Ti svegli. Dove sei? A casa. Non hai potuto ancora abituarti: al tuo risveglio trovarti a casa. Ecco quel che ti lasciano tredici anni di carcere.
Chi c'è nel letto, accanto a te? Non è la solitudine, è tua moglie. Dorme coi pugni chiusi, come un angelo. Le dona, essere incinta. Che ore sono? Le otto. Possiamo dunque star tranquilli fino a sera. È l'uso, la polizia non fa irruzione in pieno giorno.
Ragazzo mio, io non ho paura di morire. Tuttavia, ogni tanto mentre lavoro nella solitudine della notte, ho un sussulto nel cuore, saziarsi della vita vita, figlio mio, è impossibile. Non vivere su questa terra come un inquilino, o come un villeggiante stagionale. Ricorda: in questo mondo devi vivere saldo, vivere come nella casa paterna. Credi al grano, alla terra, al mare ma prima di tutto all'uomo. Ama la nuvola, il libro la macchina, ma prima di tutto l'uomo. Senti infondo al tuo cuore il dolore del ramo che secca, della stella che si spegne, della bestia ferita, ma prima di tutto il dolore dell'uomo. Godi di tutti i beni terrestri, del sole, della pioggia e della neve, dell'inverno e dell'estate, del buio e della luce, ma prima di tutto godi dell'uomo.
Le sei del mattino. Ho aperto la porta del giorno ci sono entrato ho assaporato l'azzurro nuovo nelle finestre le rughe della mia fronte di ieri sono rimaste sullo specchio
sulla mia nuca una voce di donna tenera peluria di pesca e le notizie del mio paese alla radio
vorrei correre d'albero in albero nel frutteto delle ore
verrà il tramonto, mia rosa e al di là della notte mi aspetterà spero il sapore di un nuovo azzurro.
"Addormentarsi adesso svegliarsi tra cento anni, amor mio..."
"No, non sono un disertore. Del resto, il mio secolo non mi fa paura il mio secolo pieno di miserie e di scandali il mio secolo coraggioso grande ed eroico. Non ho mai rimpianto d'esser venuto al mondo troppo presto sono del ventesimo secolo e ne son fiero.
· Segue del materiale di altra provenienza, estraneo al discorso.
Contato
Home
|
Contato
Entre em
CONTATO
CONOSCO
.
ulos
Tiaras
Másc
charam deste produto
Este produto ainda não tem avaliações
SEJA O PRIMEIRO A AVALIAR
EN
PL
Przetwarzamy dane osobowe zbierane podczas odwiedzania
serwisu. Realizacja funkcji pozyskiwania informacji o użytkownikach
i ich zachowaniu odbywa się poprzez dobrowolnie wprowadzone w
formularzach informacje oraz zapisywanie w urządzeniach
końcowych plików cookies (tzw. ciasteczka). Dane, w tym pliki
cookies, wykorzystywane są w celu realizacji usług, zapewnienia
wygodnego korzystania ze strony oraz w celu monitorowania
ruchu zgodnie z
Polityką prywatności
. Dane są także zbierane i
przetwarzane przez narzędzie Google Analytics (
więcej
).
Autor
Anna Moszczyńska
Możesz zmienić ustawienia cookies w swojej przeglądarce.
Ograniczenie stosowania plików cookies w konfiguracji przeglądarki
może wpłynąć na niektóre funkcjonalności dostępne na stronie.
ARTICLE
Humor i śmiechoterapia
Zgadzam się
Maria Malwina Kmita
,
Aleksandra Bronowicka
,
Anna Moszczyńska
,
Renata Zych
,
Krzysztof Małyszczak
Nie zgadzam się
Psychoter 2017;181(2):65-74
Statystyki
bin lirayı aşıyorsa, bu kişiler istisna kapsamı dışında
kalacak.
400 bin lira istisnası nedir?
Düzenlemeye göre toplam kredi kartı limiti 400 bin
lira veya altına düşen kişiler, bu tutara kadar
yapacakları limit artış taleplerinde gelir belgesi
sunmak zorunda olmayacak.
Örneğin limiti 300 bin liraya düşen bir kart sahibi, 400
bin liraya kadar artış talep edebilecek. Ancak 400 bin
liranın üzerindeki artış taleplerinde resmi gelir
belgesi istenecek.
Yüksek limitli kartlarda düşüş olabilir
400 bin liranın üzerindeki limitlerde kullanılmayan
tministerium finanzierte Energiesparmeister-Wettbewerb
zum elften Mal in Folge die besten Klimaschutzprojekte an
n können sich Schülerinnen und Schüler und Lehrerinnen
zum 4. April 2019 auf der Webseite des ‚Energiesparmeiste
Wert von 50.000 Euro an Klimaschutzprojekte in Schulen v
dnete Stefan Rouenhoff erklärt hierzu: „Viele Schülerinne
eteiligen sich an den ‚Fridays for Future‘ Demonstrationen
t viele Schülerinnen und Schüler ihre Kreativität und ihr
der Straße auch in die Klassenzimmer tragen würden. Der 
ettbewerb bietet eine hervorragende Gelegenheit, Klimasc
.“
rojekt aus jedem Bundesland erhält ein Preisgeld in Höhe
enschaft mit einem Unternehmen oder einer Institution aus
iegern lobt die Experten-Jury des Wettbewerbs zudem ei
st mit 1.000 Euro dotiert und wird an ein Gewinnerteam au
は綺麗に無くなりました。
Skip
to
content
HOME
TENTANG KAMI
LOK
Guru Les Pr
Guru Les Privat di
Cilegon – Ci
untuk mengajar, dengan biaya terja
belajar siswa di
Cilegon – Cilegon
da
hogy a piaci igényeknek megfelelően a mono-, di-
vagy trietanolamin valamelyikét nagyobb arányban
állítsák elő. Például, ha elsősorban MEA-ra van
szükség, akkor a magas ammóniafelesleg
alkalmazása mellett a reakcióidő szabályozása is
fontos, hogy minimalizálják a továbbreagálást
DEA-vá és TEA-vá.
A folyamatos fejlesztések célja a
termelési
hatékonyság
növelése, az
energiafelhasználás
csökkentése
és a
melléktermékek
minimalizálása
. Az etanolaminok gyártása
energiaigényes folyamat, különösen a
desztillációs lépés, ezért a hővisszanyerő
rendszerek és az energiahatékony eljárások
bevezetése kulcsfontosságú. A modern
Mi basta esser là dove sono, tra i nostri, e battermi per un mondo nuovo..." "Tra cento anni, amor mio..." "No, prima e malgrado tutto. Il mio secolo che muore e rinasce il mio secolo i cui ultimi giorni saranno belli la mia terribile notte lacerata dai gridi dell'alba il mio secolo splenderà di sole, amor mio come i tuoi occhi..."
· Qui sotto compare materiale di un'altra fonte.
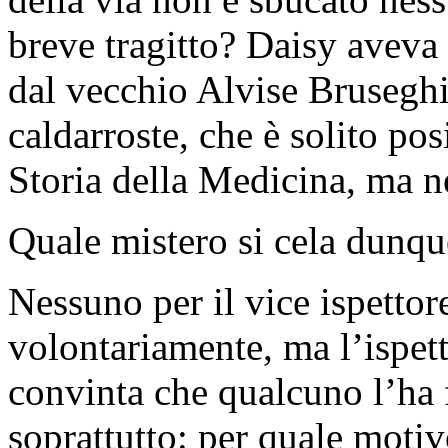
breve tragitto? Daisy aveva 
dal vecchio Alvise Bruseghi
caldarroste, che è solito po
Storia della Medicina, ma ne
Quale mistero si cela dunqu
Nessuno per il vice ispetto
volontariamente, ma l’ispett
convinta che qualcuno l’ha 
soprattutto: per quale moti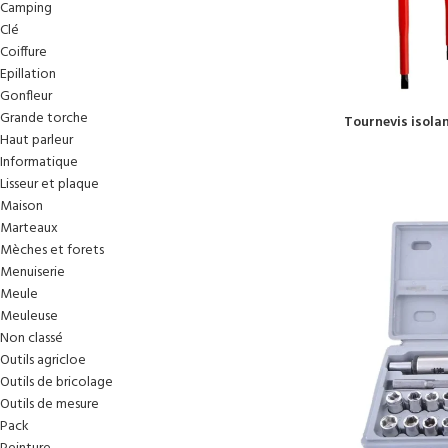
Camping
Clé
Coiffure
Epillation
Gonfleur
Grande torche
Tournevis isola
Haut parleur
Informatique
Lisseur et plaque
Maison
Marteaux
Mèches et forets
Menuiserie
Meule
Meuleuse
Non classé
Outils agricloe
Outils de bricolage
Outils de mesure
Pack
Sotto la pioggia camminava la primavera con i suoi piedi esili e lunghi sull'asfalto di Mosca chiusa tra gli pneumatici i motori le stoffe le pelli il mio cardiogramma era pessimo quel giorno quel che si attende verrà in un'ora inattesa verrà tutto da solo senza condurre con sè coloro che già partirono suonavano il primo concerto di Ciajkowskj sotto la pioggia salirai le scale senza di me un garofano sta all'ultimo piano della casa al balcone sotto la pioggia camminava la primavera con i suoi piedi esili e lunghi sull'asfalto di Mosca ti sei seduta di fronte a me non mi vedi sorridi a una tristezza che fuma lontano la primavera ti porta via da me ti conduce altrove e un giorno non tornerai più ti perderai nella pioggia.
Il vento cala e se ne va lo stesso vento non agita due volte lo stesso ramo di ciliegio gli uccelli cantano nell'albero ali che voglion volare la porta è chiusa bisogna forzarla bisogna vederti, amor mio, sia bella come te, la vita sia amica e amata come te
so che ancora non è finito il banchetto della miseria ma finirà...
I giorni son sempre più brevi le piogge cominceranno. La mia porta, spalancata, ti ha atteso. Perché hai tardato tanto?
Sul mio tavolo, dei peperoni verdi, del sale, del pane. Il vino che avevo conservato nella brocca l'ho bevuto a metà, da solo, aspettando. Perché hai tardato tanto?
Ma ecco sui rami, maturi, profondi dei frutti carichi di miele. Stavano per cadere senz'essere colti se tu avessi tardato ancora un poco.
Apriamo le porte chiudiamo le porte passiamo le porte e alla mèta dell'unico viaggio né città né porto. Il treno deraglia la nave naufraga l'aereo s'abbatte un biglietto è stampato sul ghiaccio. Se potessi ricominciare o no questo viaggio ricomincerei.